---------- Materiale di partenza ----------

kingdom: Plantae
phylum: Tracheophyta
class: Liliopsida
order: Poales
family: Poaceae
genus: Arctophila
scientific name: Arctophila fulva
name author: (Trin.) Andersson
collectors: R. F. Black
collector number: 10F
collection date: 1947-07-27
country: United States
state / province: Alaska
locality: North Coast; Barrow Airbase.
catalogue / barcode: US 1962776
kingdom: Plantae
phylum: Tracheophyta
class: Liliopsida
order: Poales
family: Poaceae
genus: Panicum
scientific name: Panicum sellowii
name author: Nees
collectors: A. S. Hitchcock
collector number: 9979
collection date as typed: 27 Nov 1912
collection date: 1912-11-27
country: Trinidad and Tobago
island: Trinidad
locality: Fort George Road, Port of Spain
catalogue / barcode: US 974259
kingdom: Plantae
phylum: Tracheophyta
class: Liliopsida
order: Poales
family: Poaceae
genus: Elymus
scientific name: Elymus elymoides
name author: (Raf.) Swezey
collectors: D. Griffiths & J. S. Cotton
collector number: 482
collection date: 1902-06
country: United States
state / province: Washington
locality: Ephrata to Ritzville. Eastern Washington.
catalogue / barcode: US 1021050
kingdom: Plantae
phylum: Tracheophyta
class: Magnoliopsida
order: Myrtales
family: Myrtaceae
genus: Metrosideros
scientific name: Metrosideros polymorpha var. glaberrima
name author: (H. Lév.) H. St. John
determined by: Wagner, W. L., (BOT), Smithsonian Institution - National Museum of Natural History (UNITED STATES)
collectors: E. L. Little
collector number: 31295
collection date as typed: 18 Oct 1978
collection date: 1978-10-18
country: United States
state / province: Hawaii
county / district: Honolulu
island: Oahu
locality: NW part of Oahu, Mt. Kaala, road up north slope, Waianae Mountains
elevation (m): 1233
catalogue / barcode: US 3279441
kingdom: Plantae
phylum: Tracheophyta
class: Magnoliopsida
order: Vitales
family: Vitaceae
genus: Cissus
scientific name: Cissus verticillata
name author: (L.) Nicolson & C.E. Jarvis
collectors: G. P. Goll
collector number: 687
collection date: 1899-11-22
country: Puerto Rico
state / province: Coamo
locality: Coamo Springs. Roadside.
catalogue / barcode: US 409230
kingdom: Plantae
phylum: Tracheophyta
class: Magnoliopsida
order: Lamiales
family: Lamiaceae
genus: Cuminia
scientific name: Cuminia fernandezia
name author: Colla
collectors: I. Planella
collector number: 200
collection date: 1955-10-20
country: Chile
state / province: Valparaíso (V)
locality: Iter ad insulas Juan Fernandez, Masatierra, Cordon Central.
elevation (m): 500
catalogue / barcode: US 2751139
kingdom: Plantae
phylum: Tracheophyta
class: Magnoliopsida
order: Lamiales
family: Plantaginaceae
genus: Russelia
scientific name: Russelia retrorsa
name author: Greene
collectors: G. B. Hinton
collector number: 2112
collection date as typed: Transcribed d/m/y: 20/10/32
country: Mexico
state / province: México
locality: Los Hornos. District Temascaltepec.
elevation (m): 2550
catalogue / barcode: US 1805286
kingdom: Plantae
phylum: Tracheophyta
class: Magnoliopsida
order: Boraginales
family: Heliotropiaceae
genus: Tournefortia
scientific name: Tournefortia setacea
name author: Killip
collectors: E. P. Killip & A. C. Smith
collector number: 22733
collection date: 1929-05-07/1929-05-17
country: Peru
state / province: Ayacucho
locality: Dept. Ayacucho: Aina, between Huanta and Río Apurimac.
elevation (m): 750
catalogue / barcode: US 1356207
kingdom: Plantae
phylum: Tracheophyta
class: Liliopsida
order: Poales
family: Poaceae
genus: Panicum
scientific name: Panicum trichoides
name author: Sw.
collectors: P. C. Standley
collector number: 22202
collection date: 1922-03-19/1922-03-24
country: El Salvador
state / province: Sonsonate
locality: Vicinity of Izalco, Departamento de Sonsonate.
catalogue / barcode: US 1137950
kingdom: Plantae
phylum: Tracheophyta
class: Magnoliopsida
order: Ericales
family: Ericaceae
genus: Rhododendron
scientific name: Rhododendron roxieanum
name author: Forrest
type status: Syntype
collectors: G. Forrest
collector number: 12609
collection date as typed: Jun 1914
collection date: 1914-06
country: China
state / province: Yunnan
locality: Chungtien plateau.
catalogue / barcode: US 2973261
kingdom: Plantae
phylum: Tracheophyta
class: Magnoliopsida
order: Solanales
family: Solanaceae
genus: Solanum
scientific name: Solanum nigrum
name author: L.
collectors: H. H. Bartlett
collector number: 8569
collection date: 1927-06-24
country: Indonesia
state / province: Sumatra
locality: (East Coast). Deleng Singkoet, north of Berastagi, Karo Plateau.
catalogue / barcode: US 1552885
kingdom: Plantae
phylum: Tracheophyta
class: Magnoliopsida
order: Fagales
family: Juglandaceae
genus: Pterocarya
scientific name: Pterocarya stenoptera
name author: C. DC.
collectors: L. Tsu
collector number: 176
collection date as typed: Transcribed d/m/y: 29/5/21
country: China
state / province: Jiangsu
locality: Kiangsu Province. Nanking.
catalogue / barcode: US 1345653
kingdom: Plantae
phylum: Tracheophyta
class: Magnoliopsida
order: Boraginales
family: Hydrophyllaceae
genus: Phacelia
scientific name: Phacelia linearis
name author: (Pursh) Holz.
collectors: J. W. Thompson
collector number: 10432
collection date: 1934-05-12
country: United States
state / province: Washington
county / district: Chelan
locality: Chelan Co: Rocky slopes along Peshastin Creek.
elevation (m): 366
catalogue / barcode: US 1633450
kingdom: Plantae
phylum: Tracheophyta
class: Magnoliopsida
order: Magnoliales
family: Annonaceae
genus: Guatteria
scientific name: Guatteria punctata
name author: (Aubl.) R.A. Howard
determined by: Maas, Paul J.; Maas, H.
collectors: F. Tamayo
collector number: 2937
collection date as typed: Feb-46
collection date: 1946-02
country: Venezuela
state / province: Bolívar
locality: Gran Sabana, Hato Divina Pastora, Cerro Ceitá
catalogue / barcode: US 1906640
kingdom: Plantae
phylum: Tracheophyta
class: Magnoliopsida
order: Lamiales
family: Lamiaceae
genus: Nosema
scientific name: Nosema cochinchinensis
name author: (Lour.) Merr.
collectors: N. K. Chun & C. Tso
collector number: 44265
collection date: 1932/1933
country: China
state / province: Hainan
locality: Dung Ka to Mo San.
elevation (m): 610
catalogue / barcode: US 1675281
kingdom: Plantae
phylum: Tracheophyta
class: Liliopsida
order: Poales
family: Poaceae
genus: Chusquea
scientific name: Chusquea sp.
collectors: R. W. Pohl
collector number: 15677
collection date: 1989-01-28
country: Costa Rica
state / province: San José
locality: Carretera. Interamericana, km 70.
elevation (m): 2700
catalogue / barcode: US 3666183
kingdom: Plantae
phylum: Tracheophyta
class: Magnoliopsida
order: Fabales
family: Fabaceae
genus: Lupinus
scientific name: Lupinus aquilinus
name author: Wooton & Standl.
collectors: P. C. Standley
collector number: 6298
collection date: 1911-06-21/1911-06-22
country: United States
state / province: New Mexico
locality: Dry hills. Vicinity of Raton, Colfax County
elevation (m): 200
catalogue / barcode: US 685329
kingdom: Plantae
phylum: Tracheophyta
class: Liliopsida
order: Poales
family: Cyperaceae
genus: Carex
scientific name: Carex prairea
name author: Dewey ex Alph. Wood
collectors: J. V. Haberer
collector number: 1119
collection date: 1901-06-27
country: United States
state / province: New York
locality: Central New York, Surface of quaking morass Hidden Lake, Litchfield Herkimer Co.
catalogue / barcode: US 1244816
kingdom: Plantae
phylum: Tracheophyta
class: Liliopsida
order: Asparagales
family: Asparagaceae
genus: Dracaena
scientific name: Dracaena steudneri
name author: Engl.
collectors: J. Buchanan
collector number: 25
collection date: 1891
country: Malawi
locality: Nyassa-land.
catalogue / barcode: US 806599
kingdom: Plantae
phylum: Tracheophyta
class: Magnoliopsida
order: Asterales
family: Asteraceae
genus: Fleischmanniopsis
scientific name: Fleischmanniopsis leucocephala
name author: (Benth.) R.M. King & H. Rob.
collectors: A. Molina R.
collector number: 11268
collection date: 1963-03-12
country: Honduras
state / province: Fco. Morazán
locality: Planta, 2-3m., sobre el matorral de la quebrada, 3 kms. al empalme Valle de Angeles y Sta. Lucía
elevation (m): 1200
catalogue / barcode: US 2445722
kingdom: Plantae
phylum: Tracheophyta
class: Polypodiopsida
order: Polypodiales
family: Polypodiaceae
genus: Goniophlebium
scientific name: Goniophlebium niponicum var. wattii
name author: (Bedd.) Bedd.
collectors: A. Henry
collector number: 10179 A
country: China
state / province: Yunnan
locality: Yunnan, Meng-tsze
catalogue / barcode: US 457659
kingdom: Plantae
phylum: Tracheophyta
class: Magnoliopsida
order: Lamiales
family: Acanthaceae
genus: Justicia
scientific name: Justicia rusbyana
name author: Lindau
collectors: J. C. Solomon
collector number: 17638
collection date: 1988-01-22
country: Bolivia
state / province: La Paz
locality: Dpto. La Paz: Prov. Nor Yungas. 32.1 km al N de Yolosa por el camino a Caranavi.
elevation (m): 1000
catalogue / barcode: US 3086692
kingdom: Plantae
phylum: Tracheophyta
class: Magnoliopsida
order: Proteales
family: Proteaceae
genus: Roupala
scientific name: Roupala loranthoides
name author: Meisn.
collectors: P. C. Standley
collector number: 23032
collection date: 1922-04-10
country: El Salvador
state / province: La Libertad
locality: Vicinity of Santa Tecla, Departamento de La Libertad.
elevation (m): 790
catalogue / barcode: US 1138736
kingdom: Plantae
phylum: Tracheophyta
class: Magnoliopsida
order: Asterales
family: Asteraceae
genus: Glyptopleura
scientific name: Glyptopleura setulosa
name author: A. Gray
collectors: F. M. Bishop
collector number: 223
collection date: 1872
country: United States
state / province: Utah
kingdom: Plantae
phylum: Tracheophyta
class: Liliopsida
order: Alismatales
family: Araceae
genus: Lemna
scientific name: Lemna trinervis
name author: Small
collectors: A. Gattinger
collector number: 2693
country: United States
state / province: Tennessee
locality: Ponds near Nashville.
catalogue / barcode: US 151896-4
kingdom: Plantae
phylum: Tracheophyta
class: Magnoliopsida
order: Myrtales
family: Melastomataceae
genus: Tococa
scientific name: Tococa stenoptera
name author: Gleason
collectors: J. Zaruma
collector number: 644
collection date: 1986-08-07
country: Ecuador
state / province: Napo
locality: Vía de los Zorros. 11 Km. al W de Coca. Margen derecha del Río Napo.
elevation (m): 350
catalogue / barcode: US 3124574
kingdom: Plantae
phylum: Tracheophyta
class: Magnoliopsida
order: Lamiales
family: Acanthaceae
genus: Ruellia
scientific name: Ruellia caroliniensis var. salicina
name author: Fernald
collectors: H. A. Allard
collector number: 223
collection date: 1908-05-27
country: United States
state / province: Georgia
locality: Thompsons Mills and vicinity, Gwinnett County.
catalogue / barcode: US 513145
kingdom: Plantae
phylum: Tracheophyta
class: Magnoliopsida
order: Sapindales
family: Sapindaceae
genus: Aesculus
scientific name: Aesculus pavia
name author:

----------

Inserisci in una lista JSON di stringhe, una per riga e senza righe vuote, soltanto le righe che vanno dall'inizio delle voci fino alla riga contenente "scientific name: Panicum sellowii", compresa.

**Risposta completa:**
[
  "kingdom: Plantae",
  "phylum: Tracheophyta",
  "class: Liliopsida",
  "order: Poales",
  "family: Poaceae",
  "genus: Arctophila",
  "scientific name: Arctophila fulva",
  "name author: (Trin.) Andersson",
  "collectors: R. F. Black",
  "collector number: 10F",
  "collection date: 1947-07-27",
  "country: United States",
  "state / province: Alaska",
  "locality: North Coast; Barrow Airbase.",
  "catalogue / barcode: US 1962776",
  "kingdom: Plantae",
  "phylum: Tracheophyta",
  "class: Liliopsida",
  "order: Poales",
  "family: Poaceae",
  "genus: Panicum",
  "scientific name: Panicum sellowii"
]